In [1]:
import pandas as pd

# Example DataFrame creation
data = {
    'Name': ['Alice', 'Bob', 'Charlie', 'David'],
    'Age': [24, 30, 22, 35],
    'City': ['New York', 'Los Angeles', 'Chicago', 'Houston']
}

df = pd.DataFrame(data)

# Function to filter DataFrame by age
def filter_by_age(dataframe, age_threshold):
    """
    Filters the DataFrame to include only rows where the Age is greater than the specified threshold.

    Parameters:
    dataframe (pd.DataFrame): The DataFrame to filter.
    age_threshold (int): The age threshold for filtering.

    Returns:
    pd.DataFrame: A new DataFrame containing only the rows that meet the age criteria.
    """
    return dataframe[dataframe['Age'] > age_threshold]

# Example usage of the filter function
filtered_df = filter_by_age(df, 25)
print("Filtered DataFrame (Age > 25):")
print(filtered_df)


Filtered DataFrame (Age > 25):
    Name  Age         City
1    Bob   30  Los Angeles
3  David   35      Houston


In [2]:
import pandas as pd
from sqlalchemy import create_engine
import logging
from datetime import datetime
from sklearn.preprocessing import StandardScaler
import numpy as np

# Configure logging
logging.basicConfig(level=logging.INFO, format='%(asctime)s - %(levelname)s - %(message)s')

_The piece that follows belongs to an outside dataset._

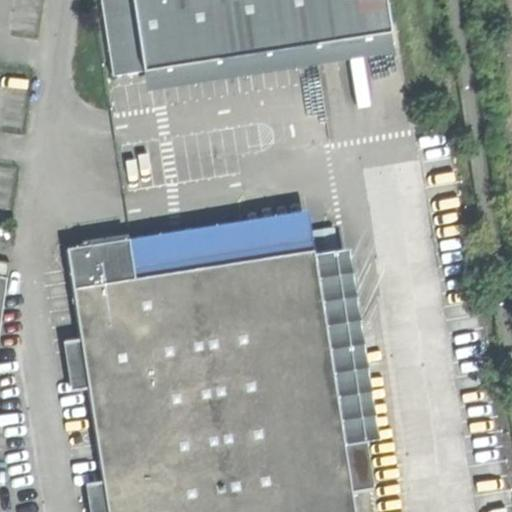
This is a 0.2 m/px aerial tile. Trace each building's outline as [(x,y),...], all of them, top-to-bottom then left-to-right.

# Step 1: Create a dummy dataset
def create_dummy_data():
    """
    Create a dummy DataFrame for testing purposes.
    
    Returns:
    pd.DataFrame: A DataFrame containing dummy data.
    """
    logging.info("Creating dummy data.")
    data = {
        'Name': ['Alice', 'Bob', 'Charlie', 'David'],
        'Age': [24, 30, 22, 35],
        'City': ['New York', 'Los Angeles', 'Chicago', 'Houston'],
        'Salary': [70000, 80000, 60000, 90000]  # Added Salary for more complexity
    }
    return pd.DataFrame(data)

# Step 2: Data Processing
def process_data(dataframe):
    """
    Process the DataFrame by filtering and cleaning data.
    
    Parameters:
    dataframe (pd.DataFrame): The DataFrame to process.
    
    Returns:
    pd.DataFrame: The processed DataFrame.
    """
    logging.info("Processing data.")
    # Check if 'Age' column exists before filtering
    if 'Age' in dataframe.columns:
        processed_df = dataframe[dataframe['Age'] > 25]
        logging.info(f"Filtered data to {len(processed_df)} records where Age > 25.")
        
        # Standardize the Salary column
        if 'Salary' in processed_df.columns:
            scaler = StandardScaler()
            processed_df['Salary'] = scaler.fit_transform(processed_df[['Salary']])
            logging.info("Standardized the Salary column.")
        else:
            logging.warning("Salary column not found for standardization.")
    else:
        logging.error("The DataFrame does not contain an 'Age' column.")
        raise KeyError("The DataFrame does not contain an 'Age' column. Please check the input data.")
    
    return processed_df

# Step 3: Data Storage
def save_data(dataframe, db_connection_string, table_name):
    """
    Save the DataFrame to a SQL database.
    
    Parameters:
    dataframe (pd.DataFrame): The DataFrame to save.
    db_connection_string (str): The database connection string.
    table_name (str): The name of the table to save data to.
    """
    logging.info(f"Saving data to {table_name} in the database.")
    engine = create_engine(db_connection_string)
    try:
        dataframe.to_sql(table_name, con=engine, if_exists='replace', index=False)
        logging.info("Data saved successfully.")
    except Exception as e:
        logging.error(f"Error saving data: {e}")
        raise

# Step 4: Build and Execute the Data Pipeline
def run_data_pipeline(db_connection_string, table_name):
    """
    Execute the data pipeline: create, process, and save data.
    
    Parameters:
    db_connection_string (str): The database connection string.
    table_name (str): The name of the table to save data to.
    """
    try:
        # Create dummy data
        df = create_dummy_data()
        
        # Process data
        processed_df = process_data(df)
        
        # Save data to a database
        save_data(processed_df, db_connection_string, table_name)
    except Exception as e:
        logging.error(f"An error occurred during the data pipeline execution: {e}")

# Example usage
if __name__ == "__main__":
    run_data_pipeline('sqlite:///my_database.db', 'filtered_data')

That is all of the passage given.